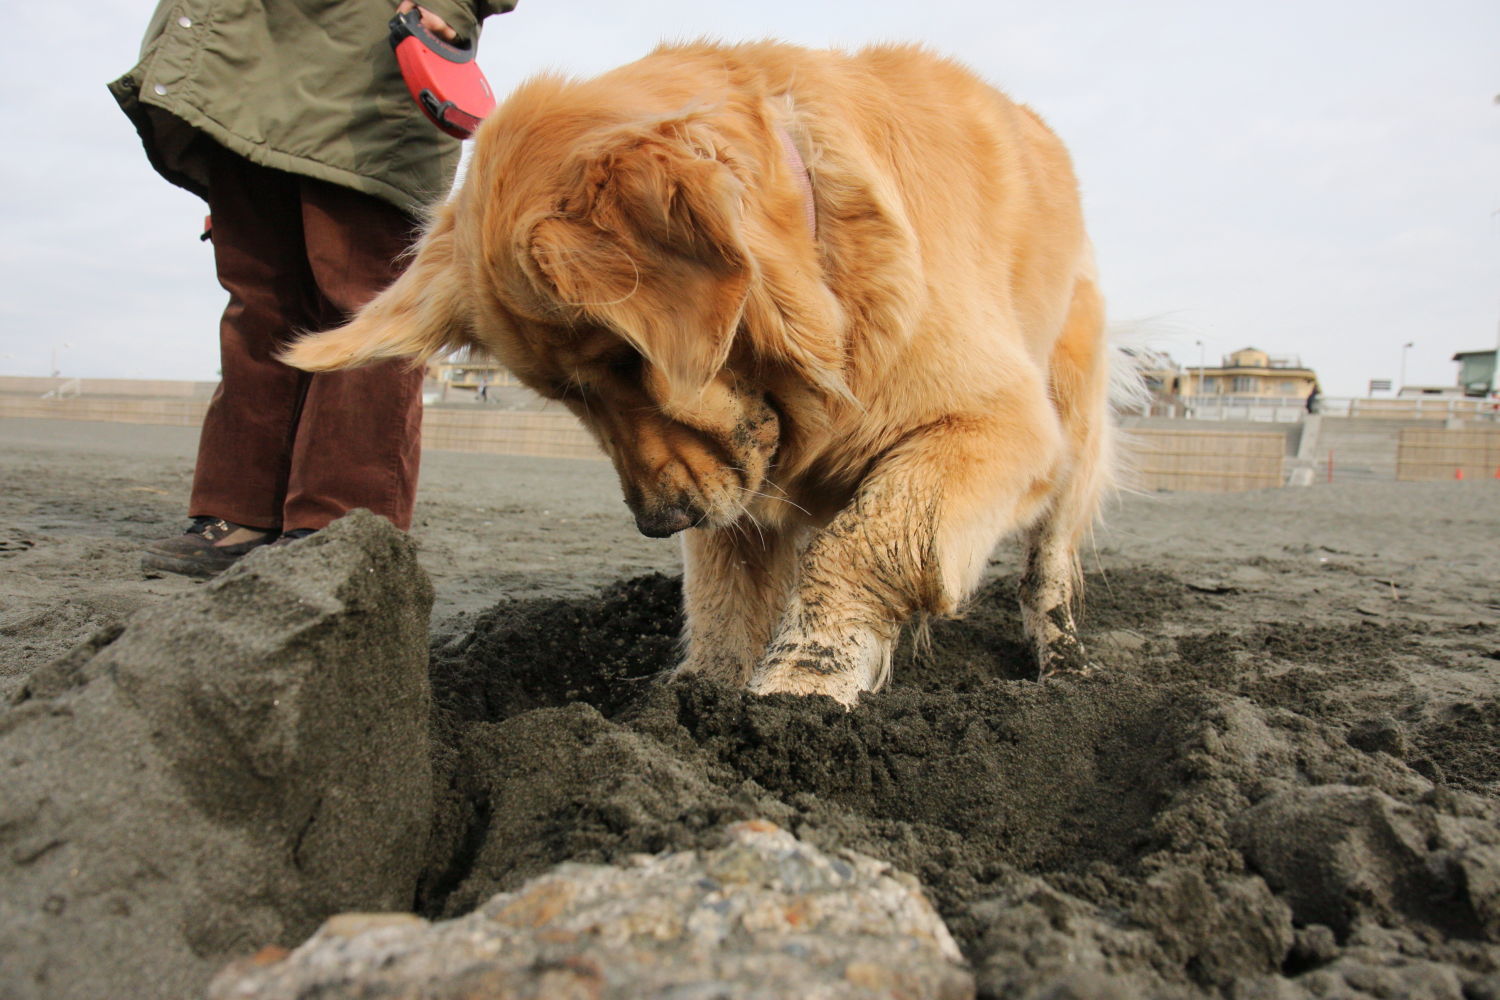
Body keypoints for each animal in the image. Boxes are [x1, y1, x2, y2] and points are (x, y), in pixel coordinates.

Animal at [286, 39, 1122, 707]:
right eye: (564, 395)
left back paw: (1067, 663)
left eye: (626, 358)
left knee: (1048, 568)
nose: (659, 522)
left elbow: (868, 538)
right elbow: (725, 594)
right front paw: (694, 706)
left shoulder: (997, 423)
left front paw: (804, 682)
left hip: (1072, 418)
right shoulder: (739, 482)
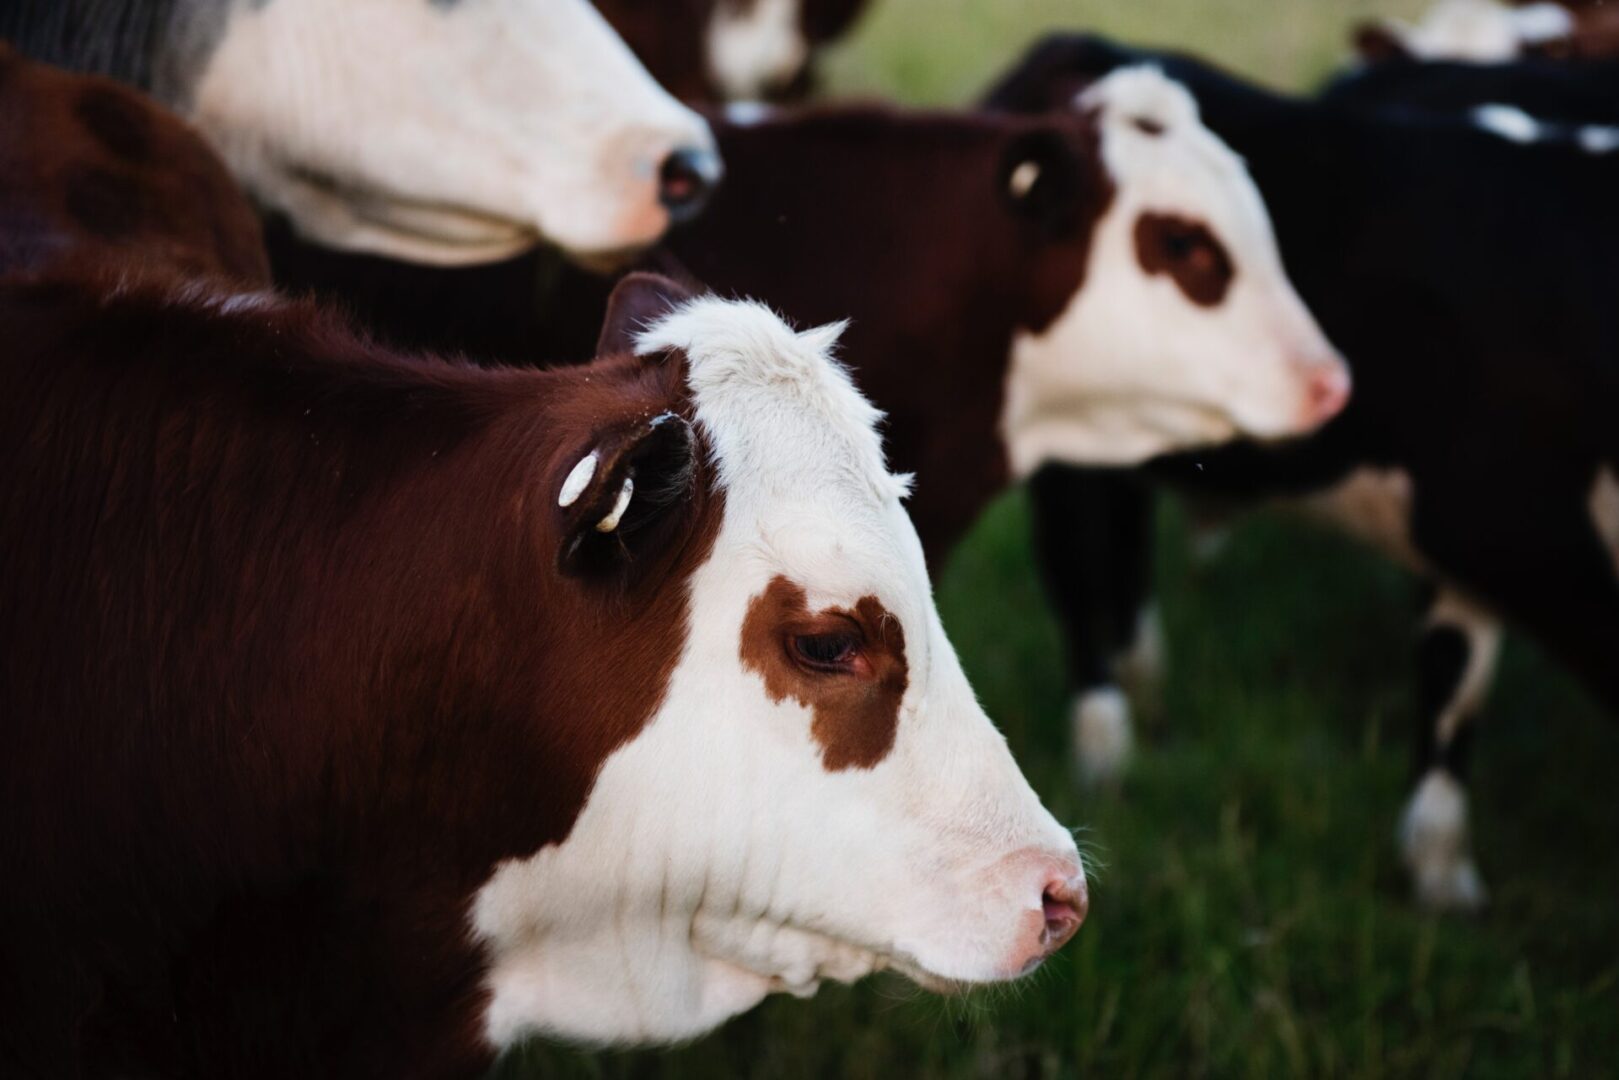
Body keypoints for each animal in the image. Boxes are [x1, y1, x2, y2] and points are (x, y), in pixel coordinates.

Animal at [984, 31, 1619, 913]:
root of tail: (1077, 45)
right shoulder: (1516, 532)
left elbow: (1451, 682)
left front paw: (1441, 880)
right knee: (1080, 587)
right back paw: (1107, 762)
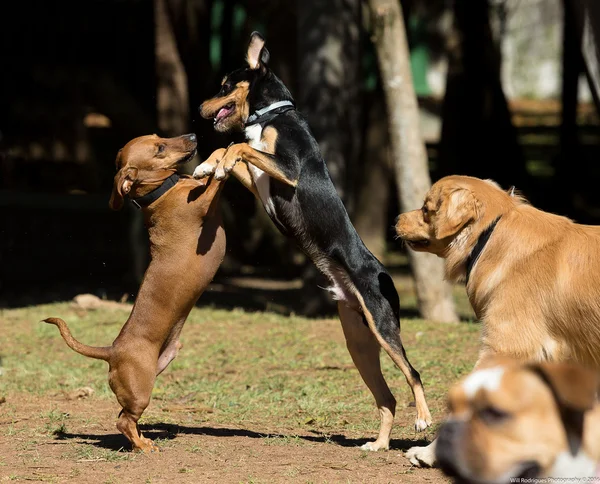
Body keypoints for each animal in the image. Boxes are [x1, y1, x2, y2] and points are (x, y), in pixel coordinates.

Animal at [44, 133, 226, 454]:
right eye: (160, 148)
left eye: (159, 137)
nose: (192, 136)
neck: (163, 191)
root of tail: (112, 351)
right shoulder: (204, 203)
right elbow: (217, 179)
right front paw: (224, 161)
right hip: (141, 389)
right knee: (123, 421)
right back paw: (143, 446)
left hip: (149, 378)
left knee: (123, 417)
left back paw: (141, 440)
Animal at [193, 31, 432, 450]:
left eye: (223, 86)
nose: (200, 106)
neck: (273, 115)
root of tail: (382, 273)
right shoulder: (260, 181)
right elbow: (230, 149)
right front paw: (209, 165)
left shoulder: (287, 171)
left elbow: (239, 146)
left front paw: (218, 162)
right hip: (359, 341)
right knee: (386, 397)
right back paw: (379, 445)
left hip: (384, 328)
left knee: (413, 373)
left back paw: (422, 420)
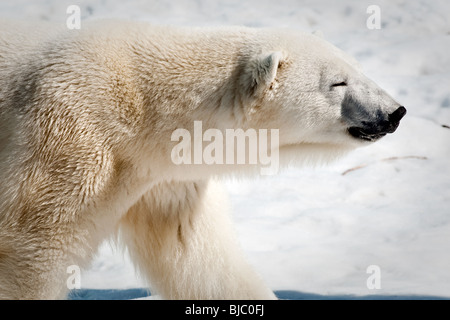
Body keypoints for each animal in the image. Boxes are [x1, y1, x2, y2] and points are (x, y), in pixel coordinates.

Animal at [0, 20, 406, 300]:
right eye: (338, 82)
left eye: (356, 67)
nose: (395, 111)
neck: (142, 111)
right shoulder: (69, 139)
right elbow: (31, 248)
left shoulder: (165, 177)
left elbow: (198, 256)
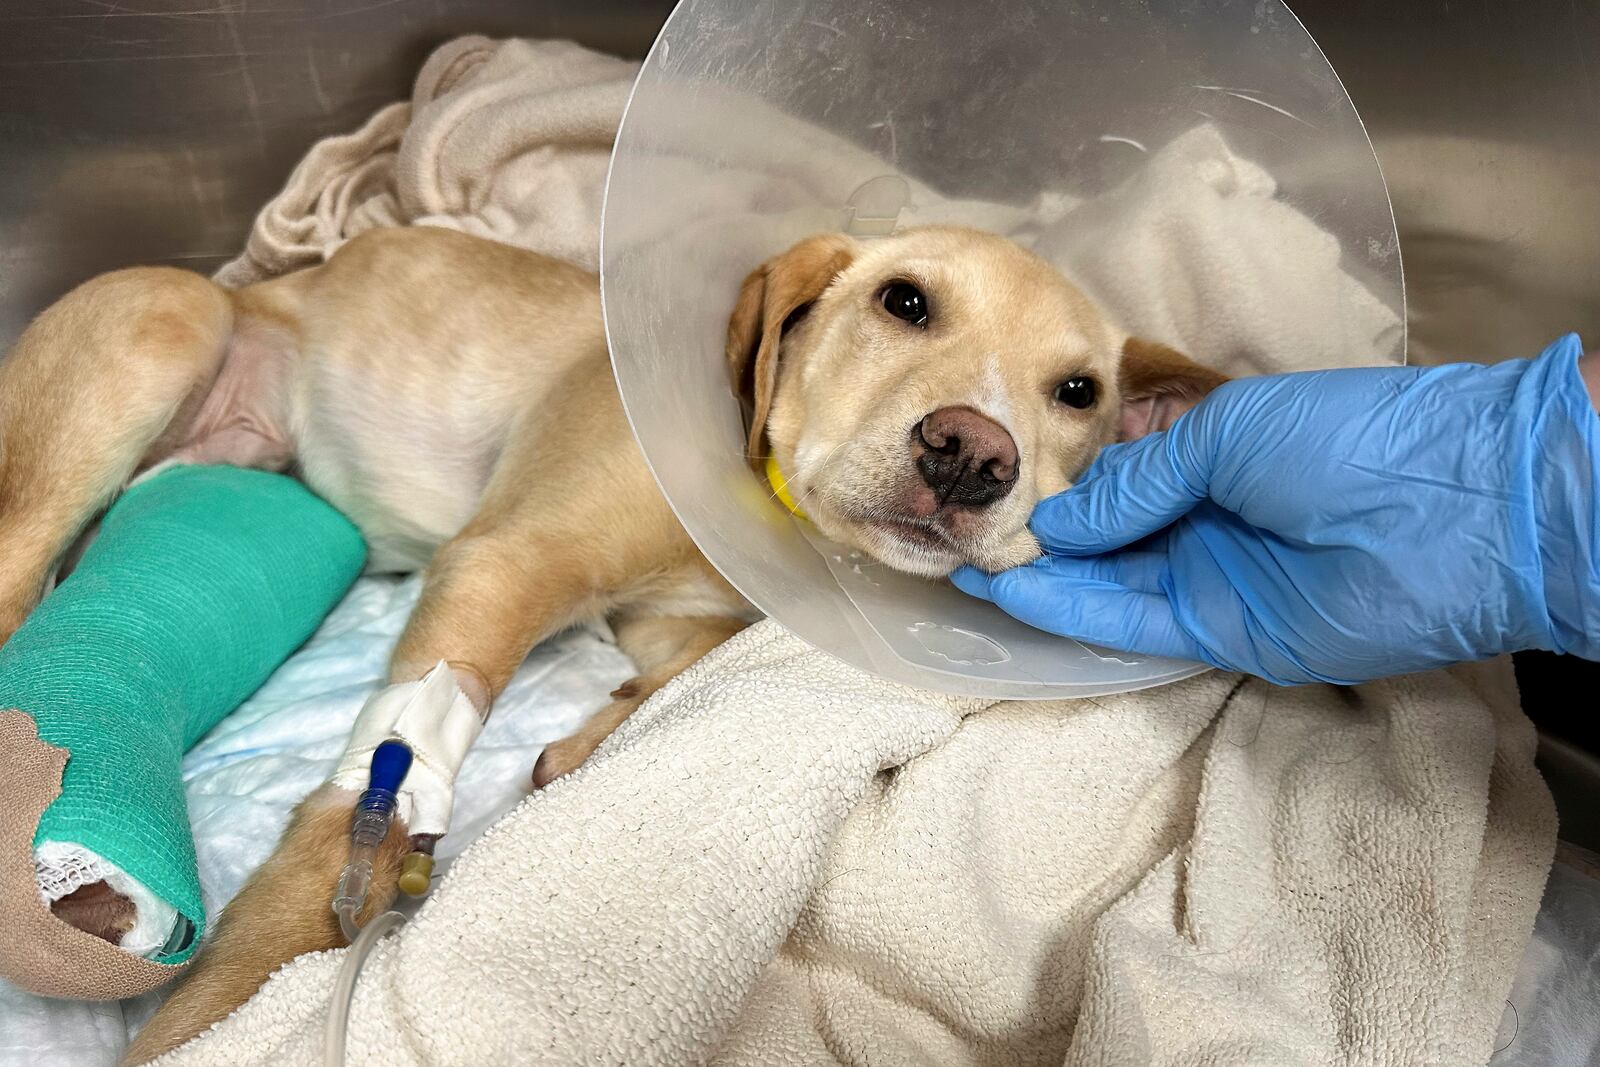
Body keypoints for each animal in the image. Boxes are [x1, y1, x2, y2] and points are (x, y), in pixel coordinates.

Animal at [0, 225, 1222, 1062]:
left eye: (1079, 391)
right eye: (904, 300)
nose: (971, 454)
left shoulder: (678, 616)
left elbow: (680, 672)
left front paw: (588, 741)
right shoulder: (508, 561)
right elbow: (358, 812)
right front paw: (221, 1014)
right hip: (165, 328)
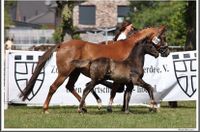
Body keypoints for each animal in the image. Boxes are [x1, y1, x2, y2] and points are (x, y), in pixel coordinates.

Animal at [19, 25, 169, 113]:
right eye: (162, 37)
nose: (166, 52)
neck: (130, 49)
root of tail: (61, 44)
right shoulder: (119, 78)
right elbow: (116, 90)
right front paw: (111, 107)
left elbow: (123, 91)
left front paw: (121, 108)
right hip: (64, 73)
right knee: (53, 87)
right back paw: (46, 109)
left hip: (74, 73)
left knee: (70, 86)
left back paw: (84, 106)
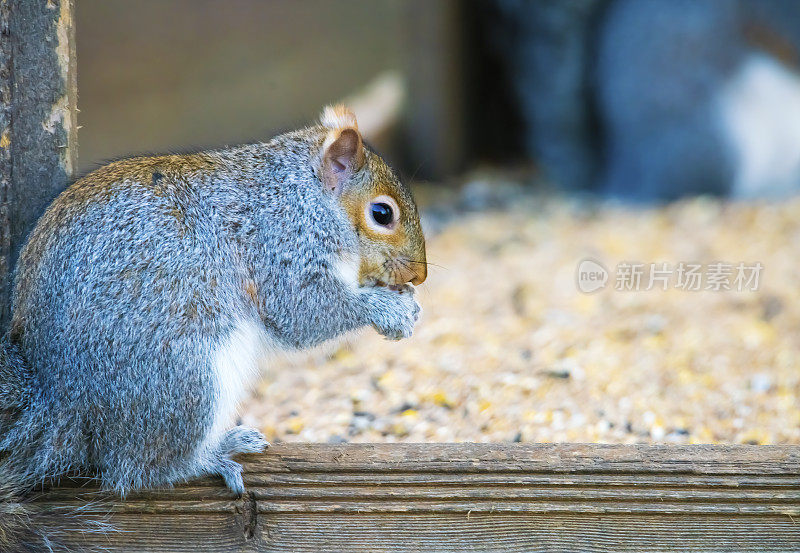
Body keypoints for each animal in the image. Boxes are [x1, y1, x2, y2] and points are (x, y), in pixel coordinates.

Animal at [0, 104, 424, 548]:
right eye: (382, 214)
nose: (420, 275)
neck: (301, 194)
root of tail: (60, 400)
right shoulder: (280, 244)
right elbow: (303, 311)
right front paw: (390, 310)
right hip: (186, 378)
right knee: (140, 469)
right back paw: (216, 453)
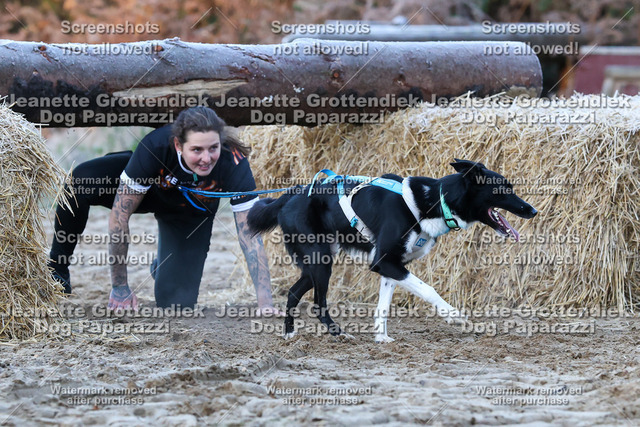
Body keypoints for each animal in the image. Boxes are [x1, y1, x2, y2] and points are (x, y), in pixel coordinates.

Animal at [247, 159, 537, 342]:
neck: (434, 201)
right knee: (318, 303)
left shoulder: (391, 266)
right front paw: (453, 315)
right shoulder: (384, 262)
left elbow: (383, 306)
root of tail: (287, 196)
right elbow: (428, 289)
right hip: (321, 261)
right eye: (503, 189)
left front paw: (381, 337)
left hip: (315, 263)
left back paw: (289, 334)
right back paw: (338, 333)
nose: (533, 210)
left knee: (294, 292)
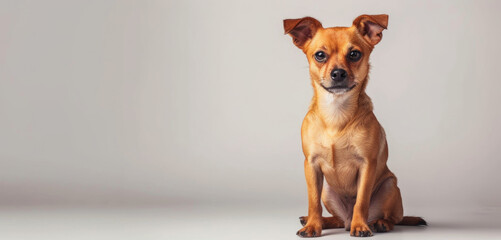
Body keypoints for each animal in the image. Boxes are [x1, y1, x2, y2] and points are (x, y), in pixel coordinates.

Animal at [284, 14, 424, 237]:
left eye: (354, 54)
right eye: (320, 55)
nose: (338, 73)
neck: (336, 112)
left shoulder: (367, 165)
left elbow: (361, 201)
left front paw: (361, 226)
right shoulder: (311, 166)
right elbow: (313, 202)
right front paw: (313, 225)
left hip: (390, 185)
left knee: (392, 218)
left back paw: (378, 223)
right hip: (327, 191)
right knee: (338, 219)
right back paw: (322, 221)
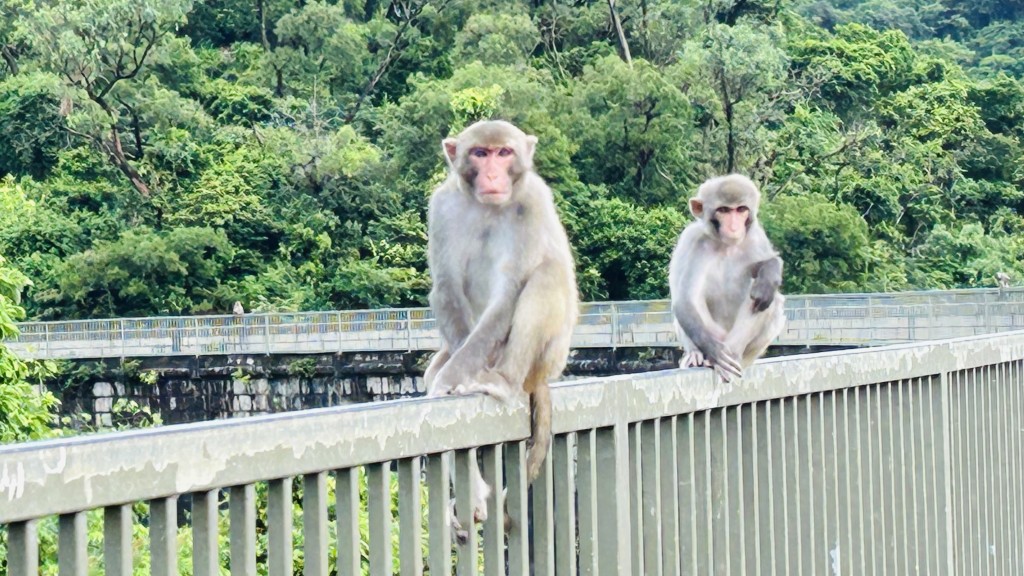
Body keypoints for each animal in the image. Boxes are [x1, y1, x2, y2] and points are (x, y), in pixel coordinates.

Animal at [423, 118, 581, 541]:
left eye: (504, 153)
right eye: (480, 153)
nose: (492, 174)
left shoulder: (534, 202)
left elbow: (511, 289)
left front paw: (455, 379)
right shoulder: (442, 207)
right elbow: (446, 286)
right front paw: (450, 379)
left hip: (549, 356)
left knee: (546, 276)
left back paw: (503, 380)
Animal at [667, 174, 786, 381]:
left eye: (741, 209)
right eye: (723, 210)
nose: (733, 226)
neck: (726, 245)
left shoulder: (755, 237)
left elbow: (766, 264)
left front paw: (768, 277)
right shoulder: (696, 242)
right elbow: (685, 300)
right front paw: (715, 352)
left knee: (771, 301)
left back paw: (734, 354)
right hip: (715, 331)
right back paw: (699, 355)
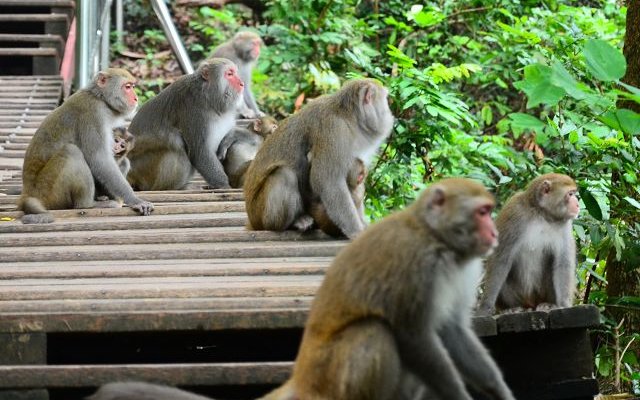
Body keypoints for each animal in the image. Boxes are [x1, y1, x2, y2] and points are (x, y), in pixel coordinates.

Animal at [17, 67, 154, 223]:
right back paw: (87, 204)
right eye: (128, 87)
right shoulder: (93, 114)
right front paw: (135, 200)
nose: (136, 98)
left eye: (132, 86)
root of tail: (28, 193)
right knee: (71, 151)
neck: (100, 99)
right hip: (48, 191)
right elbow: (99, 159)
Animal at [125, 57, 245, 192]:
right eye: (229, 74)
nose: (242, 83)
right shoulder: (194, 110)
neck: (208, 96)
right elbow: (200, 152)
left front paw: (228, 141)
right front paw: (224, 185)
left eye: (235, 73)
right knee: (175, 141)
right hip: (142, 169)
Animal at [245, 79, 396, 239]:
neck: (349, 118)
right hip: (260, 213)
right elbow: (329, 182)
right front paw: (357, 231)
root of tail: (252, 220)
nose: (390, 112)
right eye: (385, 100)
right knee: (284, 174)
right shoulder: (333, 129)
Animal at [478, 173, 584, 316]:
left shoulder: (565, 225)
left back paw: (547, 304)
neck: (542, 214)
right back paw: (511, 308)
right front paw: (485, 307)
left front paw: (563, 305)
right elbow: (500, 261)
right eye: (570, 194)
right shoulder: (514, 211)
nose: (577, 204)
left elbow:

What is being asked:
Start with the line above that contains "left back paw: (1067, 663)" and end with the line that contains "right shoulder: (739, 482)". Write out those lines exactly, and only those.

Output:
left back paw: (1067, 663)
left eye: (626, 358)
left knee: (1048, 568)
nose: (659, 522)
left elbow: (868, 538)
right elbow: (725, 594)
right front paw: (694, 706)
left shoulder: (997, 423)
left front paw: (804, 682)
left hip: (1072, 418)
right shoulder: (739, 482)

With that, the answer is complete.